How fast can a supercomputer work at the very most? Is there a theoretical limit on the speed of its operations?

The first true supercomputer, CRAY-1 (photo, left) made in 1976, ran at a speed of 100 megaflops. (A flop is the number of mathematical operations involving decimal fractions that a computer can make in a second. Mega = 1000.) At present the fastest supercomputer is China’s Tianhe-1 (see photo, below) which can operate at the speed of 1,000 trillion (10,00,00,00,00,00,00,000 calculations per second). Such extraordinary speed is made possible by the development of parallel processing. Dozens of microprocessors divide the task between them and work in unison to quickly arrive at the result. This obviates the need for creating free standing monoliths which in any case cannot cope with enormous data.

Although data-crunching power of a supercomputer may seem to be boundless, the main challenge in making such a machine lies in the length of its internal wiring. The speed of electrons which travel about 3,00,000 kilometers in a single second does seem exceedingly fast. But when the aim is to perform trillions of operations in that time electrons’ travel over individual wires result in a significant time lag.

To overcome this constraint, Seymour Cray, the designer of CRAY-1, kept the maximum length of any wire below 122 centimeters, below 40.5 centimeters in CRAY-2 and mere 7.6 centimeters in the CRAY-3 supercomputer. Unfortunately, all those electrons flowing through densely packed wires produced a tremendous amount of heat which could disable the entire system. Cray had to use a liquid coolant which absorbed the heat and kept temperature at ideal level. The problem of heat is easy to clear up by such methods, but the time lag in electron’ travel is likely to be a limiting factor in making faster supercomputers in future.

Take your PC as an example. Sending emails and watching movies etc. is not a problem, and any average PC can perform such jobs well. However, if you are working with heavy software and asking it to perform a complicated task, then it will, of course, require more hard work. The same is the case with games. Not every game will be able to run smoothly on an average computer. It will need a faster processor and graphics card to run the game properly i.e., with no lags.

Now suppose that you want to test a new drug, forecast the weather, and model how the climate will look like in 2050, is an entirely different story. You cannot perform such actions on your computer as it simply does not have the processing power. This is where supercomputers come in. It is such situations that put even the best supercomputers to the limit.

However, unlike your PC, which can be jammed up with more ram and a better processor, there is a limit to how fast can a supercomputer process/run or the difference additional memory would make. Therefore, supercomputers make use of parallel processing, which is a process of adding more processors, dividing your problems into chunks, and getting each processor to work on one chunk at a time.

Computer scientists made a breakthrough in terms of adding thousands of processors, but with almost everything, supercomputers also have a limit. Even though supercomputers can solve problems really quickly, but there is a need for a centralized management system that splits and controls the problems in addition to managing the workload and reassembling the results.

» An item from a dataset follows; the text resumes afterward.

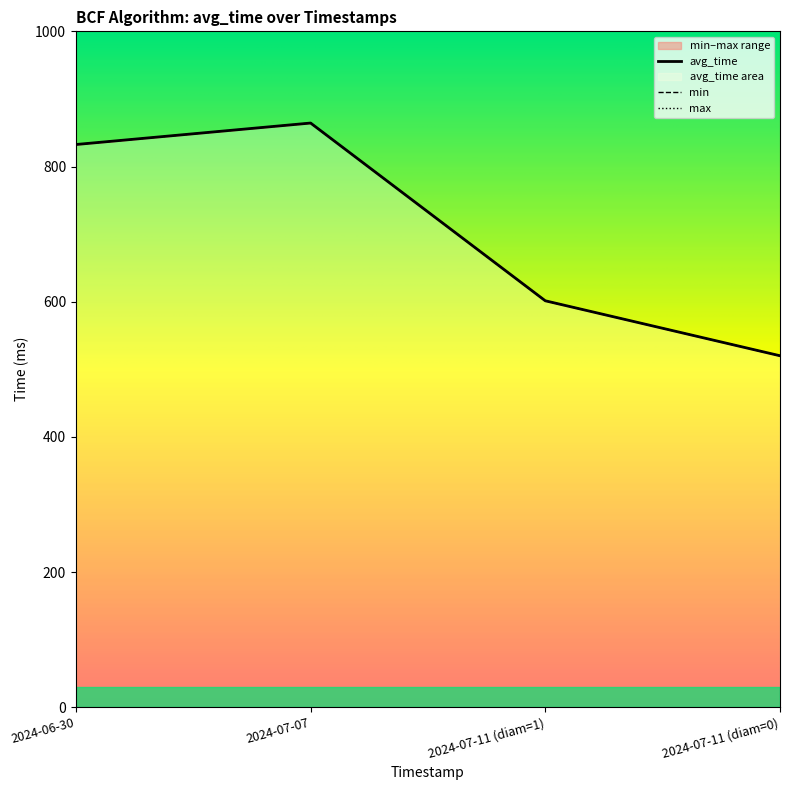

True or false: avg_time has a value of 473.9 at 2024-07-07.

False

In case of some problems, it is easy to divide the workload as the nature of the problem is comparatively less complicated. However, in other cases, problems do not fly away easily. Returning to the example of forecasting weather, in order for a supercomputer to develop forecasts, it will need to take into account the forecasts elsewhere.

Sometimes depending on the problem, the processors of a supercomputer will communicate to solve a particular problem to move on, or one processor will have to wait while others are done completing their job. All in all, with computer scientists looking for ways to make supercomputers faster, it does not seem that they will ever have a theoretical limit. The rise of complicated problems such as the coronavirus epidemic today requires constant advancement, which is the need of the hour.